Receba Samizdat em seu e-mail

Delivered by FeedBurner

segunda-feira, 8 de setembro de 2008

Alguém caminha no corredor

Volmar Camargo Junior

 

 

 

            Carla acordou sobressaltada. Os lençóis estavam no chão. A camisola, como vinha acontecendo cada vez com mais freqüência, estava empapada de suor. Porém, o que a acordou não foi o frio, mas a inegável sensação de que havia alguém no quarto.

 

***

 

            Martinho colocou em ordem a última fileira de carrinhos.

            “Cento e noventa e dois!”

            Deixou os óculos para perto na ponta da mesa. Bebeu o último gole morno do café, e atravessou o corredor na direção do banheiro.

            “Ai, Jesus!”

            De uma porta para outra, Martinho teve a vívida impressão de ter visto atravessar uma mulher de branco.

 

***

 

            Na cozinha ecoava o som intermitente de uma torneira pingando. Carla correu para o quarto vestir um casaco. “Como esfria de madrugada”. De volta, tomou o controle remoto e ligou a TV sem acender a luz. Prevendo que o sono não voltaria, pôs água aquecer para fazer um chá.

 

***

 

            Uma luz bruxuleante vinda do corredor despertou Martinho do primeiro sono. Era uma luz pálida que desenhava a porta do quarto na parede oposta. “Eu hem.” Levantou-se sem calçar os chinelos.

 

***

 

            A chaleira apitou, desviando a atenção de Carla da milionésima reprise de Psicose para seu chá. Assim que desligou o fogo, ouviu, sem que pudesse se virar, paralisada pelo medo, o som nítido de passos rangendo as tábuas do corredor. Fosse quem fosse, estava vindo em sua direção.

 

***

 

            Além da luz baça, havia o som de um apito, o mesmo que vinha acordando-o todas as noites nas últimas semanas. Assim que entrou na porta da cozinha, tanto o chiado quanto a luz misteriosa cessaram no mesmo instante.

 

***

 

            Os passos aproximaram-se. Carla espremeu-se entre no canto entre a parede e a cristaleira com o controle remoto na mão. Sem perceber, pressionou o botão desligando o televisor. Os passos pararam. A luminária sobre a mesa acendeu sozinha.

 

***

 

            “Tem alguém aí?” perguntou Martinho acionando o interruptor.
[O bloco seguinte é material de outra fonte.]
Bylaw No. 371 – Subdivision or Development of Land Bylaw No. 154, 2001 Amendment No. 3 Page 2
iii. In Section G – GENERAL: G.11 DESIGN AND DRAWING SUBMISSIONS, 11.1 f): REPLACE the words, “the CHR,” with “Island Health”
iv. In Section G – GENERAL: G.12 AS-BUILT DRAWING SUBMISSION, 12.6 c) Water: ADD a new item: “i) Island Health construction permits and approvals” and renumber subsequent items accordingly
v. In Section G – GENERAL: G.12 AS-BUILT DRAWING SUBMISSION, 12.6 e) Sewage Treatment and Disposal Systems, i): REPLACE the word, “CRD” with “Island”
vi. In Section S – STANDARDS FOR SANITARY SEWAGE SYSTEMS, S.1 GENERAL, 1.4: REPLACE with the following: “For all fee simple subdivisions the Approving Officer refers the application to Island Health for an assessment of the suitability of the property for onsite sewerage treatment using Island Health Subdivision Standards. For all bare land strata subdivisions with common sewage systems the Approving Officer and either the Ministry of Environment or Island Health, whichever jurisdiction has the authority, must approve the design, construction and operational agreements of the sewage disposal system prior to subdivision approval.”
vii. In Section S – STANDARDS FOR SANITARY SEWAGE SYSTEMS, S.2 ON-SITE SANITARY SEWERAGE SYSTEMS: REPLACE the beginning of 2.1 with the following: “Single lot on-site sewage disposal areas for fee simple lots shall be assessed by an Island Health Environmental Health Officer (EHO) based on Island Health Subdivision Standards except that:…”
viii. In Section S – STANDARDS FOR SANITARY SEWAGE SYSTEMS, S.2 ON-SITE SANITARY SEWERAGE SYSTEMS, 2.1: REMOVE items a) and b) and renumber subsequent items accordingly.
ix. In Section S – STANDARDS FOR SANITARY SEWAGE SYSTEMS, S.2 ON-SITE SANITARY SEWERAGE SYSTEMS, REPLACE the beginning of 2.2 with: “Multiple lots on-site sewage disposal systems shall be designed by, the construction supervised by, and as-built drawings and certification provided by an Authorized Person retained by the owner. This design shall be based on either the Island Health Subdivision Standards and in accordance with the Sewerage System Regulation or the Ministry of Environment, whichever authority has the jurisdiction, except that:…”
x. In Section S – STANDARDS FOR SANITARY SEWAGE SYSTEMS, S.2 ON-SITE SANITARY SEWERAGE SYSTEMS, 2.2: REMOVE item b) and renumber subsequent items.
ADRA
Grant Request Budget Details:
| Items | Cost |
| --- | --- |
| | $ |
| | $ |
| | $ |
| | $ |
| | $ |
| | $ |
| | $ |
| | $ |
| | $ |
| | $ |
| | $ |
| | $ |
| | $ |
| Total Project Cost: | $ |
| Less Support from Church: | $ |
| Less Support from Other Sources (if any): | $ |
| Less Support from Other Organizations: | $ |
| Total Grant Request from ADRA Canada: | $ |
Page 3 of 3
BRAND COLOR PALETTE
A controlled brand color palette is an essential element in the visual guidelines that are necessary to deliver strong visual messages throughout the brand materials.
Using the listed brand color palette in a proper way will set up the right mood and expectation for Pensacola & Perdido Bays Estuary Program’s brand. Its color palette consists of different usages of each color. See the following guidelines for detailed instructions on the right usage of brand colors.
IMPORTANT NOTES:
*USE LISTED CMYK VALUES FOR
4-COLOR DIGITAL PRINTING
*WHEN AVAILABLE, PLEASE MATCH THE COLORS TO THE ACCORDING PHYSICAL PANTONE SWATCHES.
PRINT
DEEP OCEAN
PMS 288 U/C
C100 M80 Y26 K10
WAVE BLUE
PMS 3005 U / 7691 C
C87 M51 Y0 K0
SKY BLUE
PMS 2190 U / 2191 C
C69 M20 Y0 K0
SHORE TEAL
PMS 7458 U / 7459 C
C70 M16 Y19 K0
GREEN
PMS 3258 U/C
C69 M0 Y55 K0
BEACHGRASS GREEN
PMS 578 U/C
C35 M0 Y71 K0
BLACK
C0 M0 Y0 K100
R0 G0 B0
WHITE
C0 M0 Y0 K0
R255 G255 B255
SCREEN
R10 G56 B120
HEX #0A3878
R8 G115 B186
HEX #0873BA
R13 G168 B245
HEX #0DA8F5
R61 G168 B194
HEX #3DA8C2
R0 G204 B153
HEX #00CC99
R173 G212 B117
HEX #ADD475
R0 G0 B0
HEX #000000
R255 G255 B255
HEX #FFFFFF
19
Não obtendo resposta, rindo da própria credulidade, sentiu a garganta seca por respirar de boca aberta.

 

***

 

            “AAAAh!”

            Carla não conseguiu conter o grito quando a geladeira abriu-se como que pela ação de um ser invisível. Correu para o quarto.

 

***

 

            “Deus!”

            Martinho deixou a garrafa d’água cair quanto teve certeza de ver com o canto do olho esquerdo o mesmo vulto branco de antes. Na seqüência, ouviu um grito medonho vindo de muito longe e, nitidamente,  alguém correndo por dentro de casa, acompanhado do som característico da porta de seu quarto sendo trancada.

 

***

 

            O silêncio do outro lado da porta não a deixou menos nervosa. Colou o ouvido à madeira. “Isso não está acontecendo... eu só posso estar ficando louca!” Então, a maçaneta moveu-se pelo outro lado. A chave soltou-se, empurrada pelo outro lado.

 

***

 

            “Eu sei que está aqui em algum lugar... Achei!” cochicha consigo mesmo quando encontrou o molho de chaves de reserva na caixa de ferramentas. Pé-ante-pé, chegou-se à porta do quarto. Certificou-se de que estava mesmo trancada. “Só pode ter sido o vento”, afirmava a si mesmo. Com a cópia, sentiu ter empurrado a outra chave, destrancando a porta em seguida.

 

***

 

            Atirou-se na cama. A porta se abriu com o longo gemido das dobradiças. A luz vinda do corredor iluminou-a. Não havia ninguém lá. O pavor, vencendo todas as resistências, fez Carla desmaiar.

 

***

 

            Martinho não viu nada anormal, confirmando a tese do vento encanado. Olhou em volta, embaixo da cama, para fora da janela. Nada. “Eu preciso é parar com o café.” Deitou-se. Em poucos minutos, adormeceu. Por via das dúvidas, deixou todas as luzes da casa acesas.

 

***

 

            A manhã ia adiantada quando Carla acordou. Imediatamente, tomou o telefone.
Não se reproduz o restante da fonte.